Problems to work on ->
(1) Answer these questions about the film listing:
(a) How many minutes does the film run?
(b) Who is credited with the music?
(c) Which character does Mads Mikkelsen play?
(2) Reproduce the part of the film listing that begins with the words containing "Sonja Richter (Cecilie)" and ends with "Niels Olsen (Finn)".

Reading passage ->
- Opening Delimiter -
Screened as part of NZIFF 2003

Open Hearts 2002

Elsker dig for evigt (Dogme 28)

Directed by Susanne Bier

Denmark In Danish with English subtitles
114 minutes 35mm

Director

Producer

Vibeke Windelov

Screenplay

Anders Thomas Jensen
,
Susanne Bier

Photography

Morten Søborg

Editors

Pernille Bech Christensen
,
Thomas Krag

Music

Jesper Winge Leisner

With

Sonja Richter (Cecilie)
,
Nikolaj Lie Kaas (Joachim)
,
Mads Mikkelsen (Niels)
,
Paprika Steen (Marie)
,
Stine Bjerregaard (Stine)
,
Birthe Neumann (Hanne)
,
Niels Olsen (Finn)
,
Ulf Pilgaard (Thomsen)
,
Ronnie Hiort Sorensen (Gustav)
,
Anders Nyborg (Robert)
,
Ida Zwinger (Sanne)
,
Philip Zanden (Tommy)
- Closing Delimiter -
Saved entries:
- Opening Delimiter -
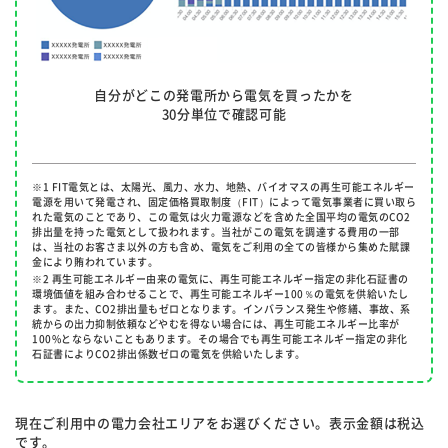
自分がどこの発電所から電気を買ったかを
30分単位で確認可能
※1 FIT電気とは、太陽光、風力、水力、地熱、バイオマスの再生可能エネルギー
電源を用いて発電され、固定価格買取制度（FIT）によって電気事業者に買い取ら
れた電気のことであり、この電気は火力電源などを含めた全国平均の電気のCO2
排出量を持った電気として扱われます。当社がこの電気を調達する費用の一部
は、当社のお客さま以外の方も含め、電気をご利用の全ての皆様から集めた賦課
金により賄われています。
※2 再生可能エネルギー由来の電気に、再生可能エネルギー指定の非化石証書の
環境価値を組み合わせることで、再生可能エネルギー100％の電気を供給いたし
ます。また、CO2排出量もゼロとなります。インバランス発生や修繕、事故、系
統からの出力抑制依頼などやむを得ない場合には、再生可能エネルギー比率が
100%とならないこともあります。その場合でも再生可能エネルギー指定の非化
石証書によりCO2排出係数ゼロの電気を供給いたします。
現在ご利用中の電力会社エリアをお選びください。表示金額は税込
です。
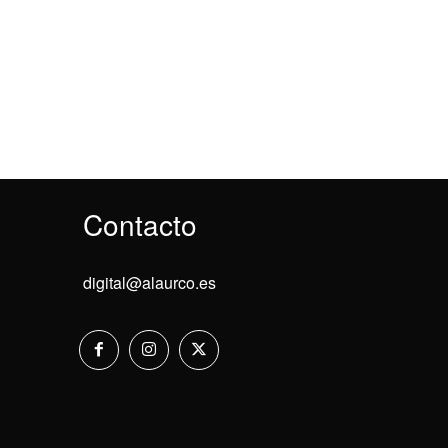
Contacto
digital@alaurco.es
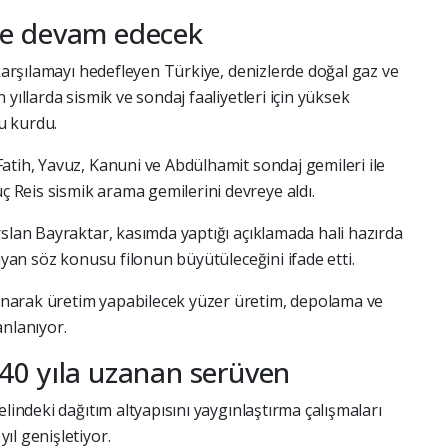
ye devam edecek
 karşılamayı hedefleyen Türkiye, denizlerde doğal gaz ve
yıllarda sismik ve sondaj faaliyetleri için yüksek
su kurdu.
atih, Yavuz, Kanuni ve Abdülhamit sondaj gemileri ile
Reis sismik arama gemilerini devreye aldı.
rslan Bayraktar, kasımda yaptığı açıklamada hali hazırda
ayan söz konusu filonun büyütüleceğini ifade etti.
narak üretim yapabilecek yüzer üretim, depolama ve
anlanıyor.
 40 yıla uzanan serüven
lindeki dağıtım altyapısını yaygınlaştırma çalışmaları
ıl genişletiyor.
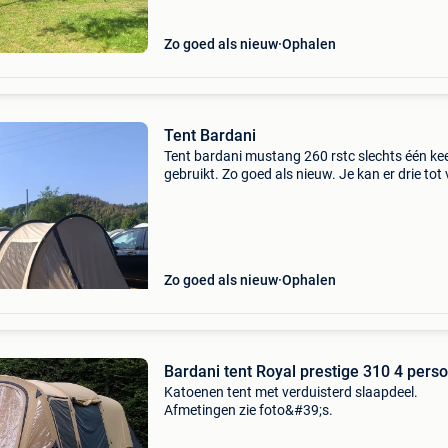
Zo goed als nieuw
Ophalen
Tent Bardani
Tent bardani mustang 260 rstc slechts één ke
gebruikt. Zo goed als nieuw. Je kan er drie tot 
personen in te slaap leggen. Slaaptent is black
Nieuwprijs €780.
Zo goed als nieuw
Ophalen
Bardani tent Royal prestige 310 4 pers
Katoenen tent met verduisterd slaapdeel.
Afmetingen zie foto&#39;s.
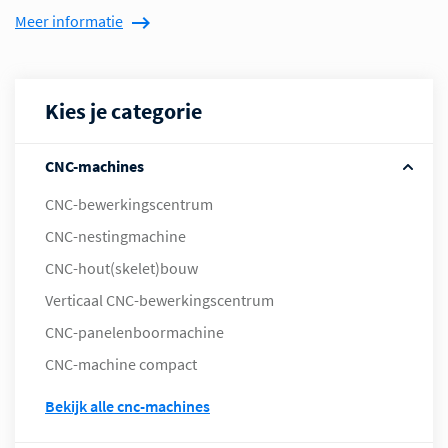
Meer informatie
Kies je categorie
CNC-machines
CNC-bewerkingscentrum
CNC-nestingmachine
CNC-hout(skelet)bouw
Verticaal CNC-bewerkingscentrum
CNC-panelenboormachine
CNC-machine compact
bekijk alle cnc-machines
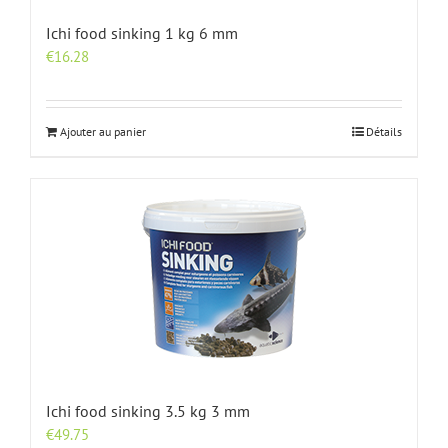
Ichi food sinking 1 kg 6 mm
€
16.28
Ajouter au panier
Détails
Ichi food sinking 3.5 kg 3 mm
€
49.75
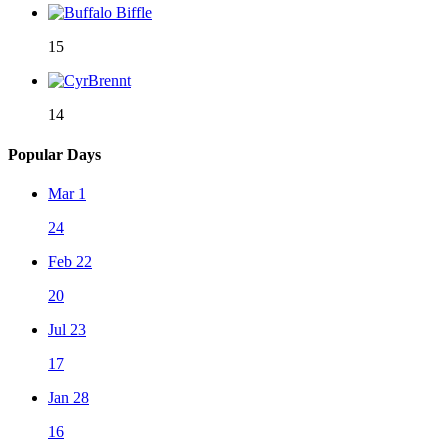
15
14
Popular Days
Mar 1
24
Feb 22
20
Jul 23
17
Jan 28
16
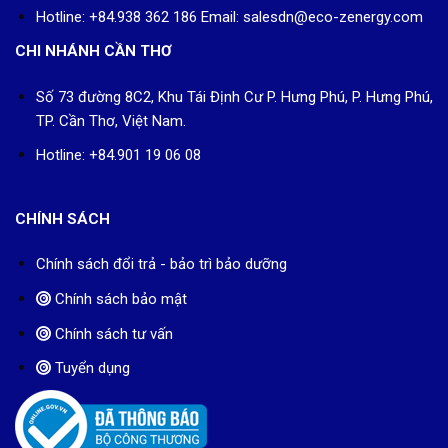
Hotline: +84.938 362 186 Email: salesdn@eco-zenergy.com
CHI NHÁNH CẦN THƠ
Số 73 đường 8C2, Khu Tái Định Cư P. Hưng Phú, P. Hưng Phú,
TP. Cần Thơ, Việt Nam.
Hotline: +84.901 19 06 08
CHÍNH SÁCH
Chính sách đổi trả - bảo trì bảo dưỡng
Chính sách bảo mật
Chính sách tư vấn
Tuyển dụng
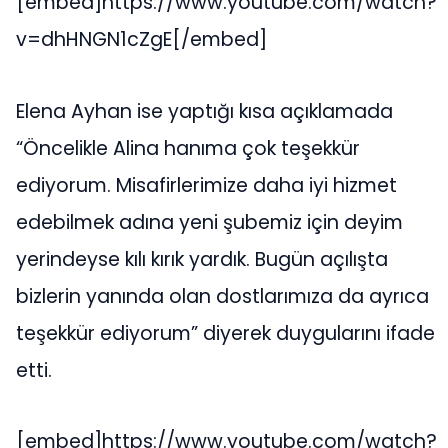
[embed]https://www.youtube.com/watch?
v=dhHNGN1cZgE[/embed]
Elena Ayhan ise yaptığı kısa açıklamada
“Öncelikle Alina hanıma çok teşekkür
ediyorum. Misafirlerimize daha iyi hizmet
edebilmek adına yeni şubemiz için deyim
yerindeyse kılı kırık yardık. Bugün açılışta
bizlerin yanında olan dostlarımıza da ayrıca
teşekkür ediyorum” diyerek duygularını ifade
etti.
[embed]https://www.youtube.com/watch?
- Closing Delimiter -
- Opening Delimiter -
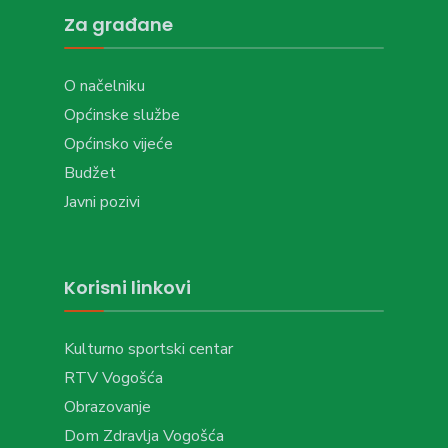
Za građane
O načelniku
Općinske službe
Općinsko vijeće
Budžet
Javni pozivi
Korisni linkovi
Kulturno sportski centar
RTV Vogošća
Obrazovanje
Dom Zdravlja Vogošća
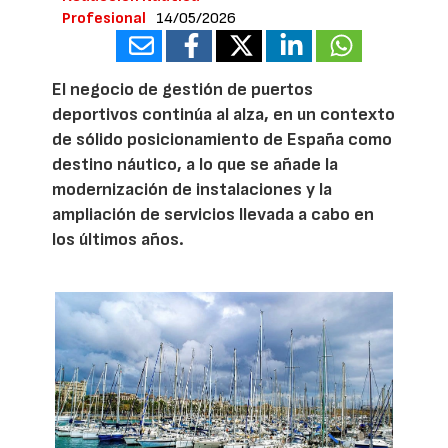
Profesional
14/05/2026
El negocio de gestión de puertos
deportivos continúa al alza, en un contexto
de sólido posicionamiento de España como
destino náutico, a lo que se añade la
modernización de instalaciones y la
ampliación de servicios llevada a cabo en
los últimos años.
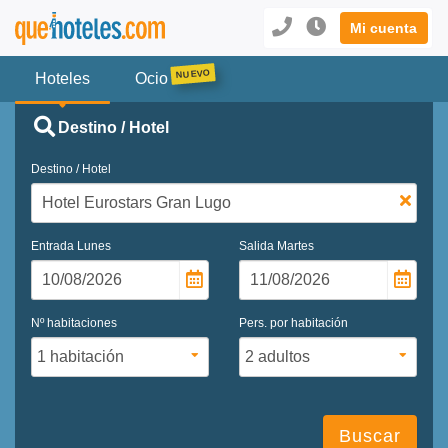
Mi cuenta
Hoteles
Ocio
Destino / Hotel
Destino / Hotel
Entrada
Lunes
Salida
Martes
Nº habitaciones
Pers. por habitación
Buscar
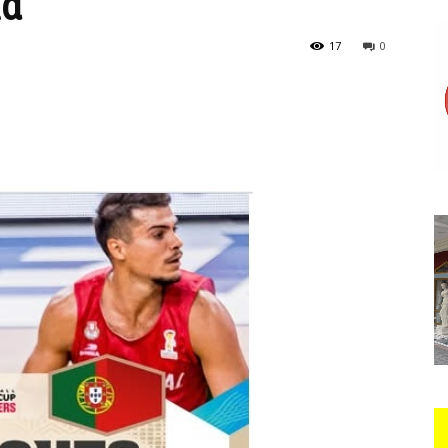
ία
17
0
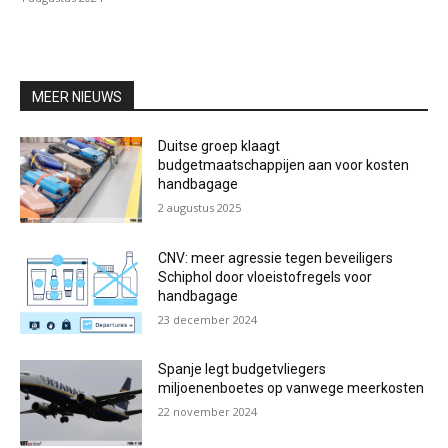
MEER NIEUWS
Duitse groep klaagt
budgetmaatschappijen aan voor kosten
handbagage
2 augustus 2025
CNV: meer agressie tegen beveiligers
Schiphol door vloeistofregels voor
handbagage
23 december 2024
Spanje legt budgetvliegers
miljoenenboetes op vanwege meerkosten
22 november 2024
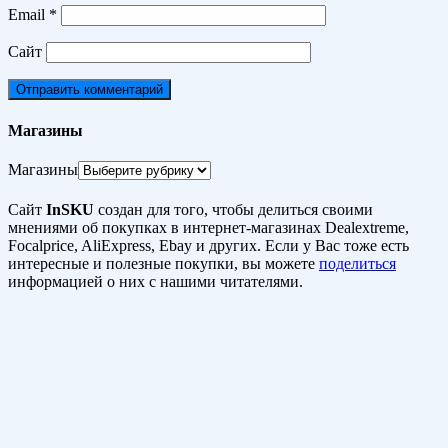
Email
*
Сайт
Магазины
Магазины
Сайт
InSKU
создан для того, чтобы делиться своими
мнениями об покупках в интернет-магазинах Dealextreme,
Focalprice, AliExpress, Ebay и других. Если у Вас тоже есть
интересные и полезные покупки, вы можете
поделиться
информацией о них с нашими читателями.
- Closing Delimiter -
- Opening Delimiter -
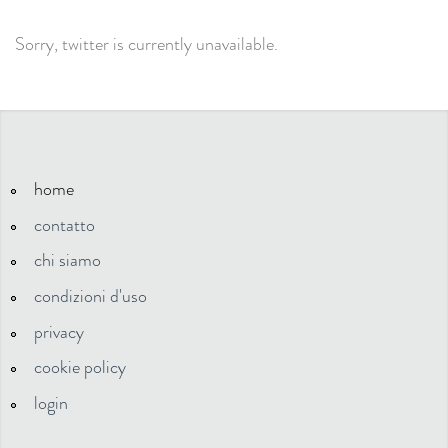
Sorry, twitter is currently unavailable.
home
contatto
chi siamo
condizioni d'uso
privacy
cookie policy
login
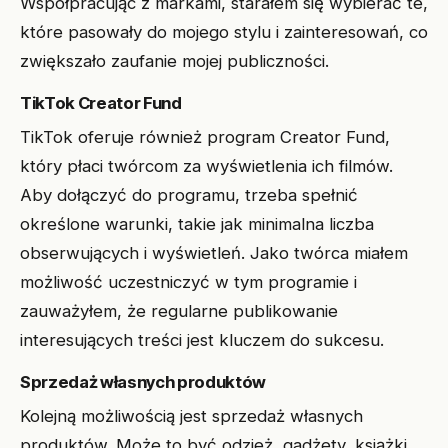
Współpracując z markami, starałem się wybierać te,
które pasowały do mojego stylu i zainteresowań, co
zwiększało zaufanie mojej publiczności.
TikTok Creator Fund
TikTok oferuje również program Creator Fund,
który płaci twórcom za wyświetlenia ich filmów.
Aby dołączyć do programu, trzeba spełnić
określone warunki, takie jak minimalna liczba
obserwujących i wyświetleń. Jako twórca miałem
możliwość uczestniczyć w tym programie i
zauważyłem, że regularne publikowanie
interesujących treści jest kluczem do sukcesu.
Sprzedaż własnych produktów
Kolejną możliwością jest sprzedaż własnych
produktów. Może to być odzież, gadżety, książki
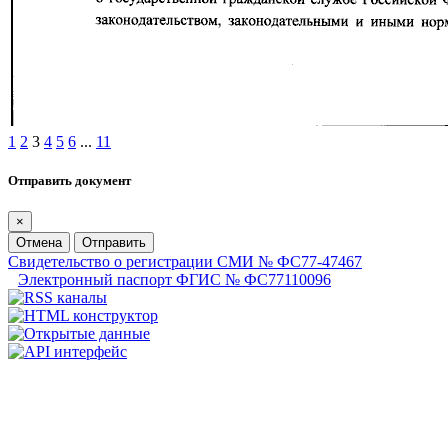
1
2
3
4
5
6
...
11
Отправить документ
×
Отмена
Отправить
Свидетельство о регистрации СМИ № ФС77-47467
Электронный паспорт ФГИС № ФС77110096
- Closing Delimiter -
Answers below ->
(1)
(a) 114 minutes
(b) Jesper Winge Leisner
(c) Niels

(2)
Sonja Richter (Cecilie)
,
Nikolaj Lie Kaas (Joachim)
,
Mads Mikkelsen (Niels)
,
Paprika Steen (Marie)
,
Stine Bjerregaard (Stine)
,
Birthe Neumann (Hanne)
,
Niels Olsen (Finn)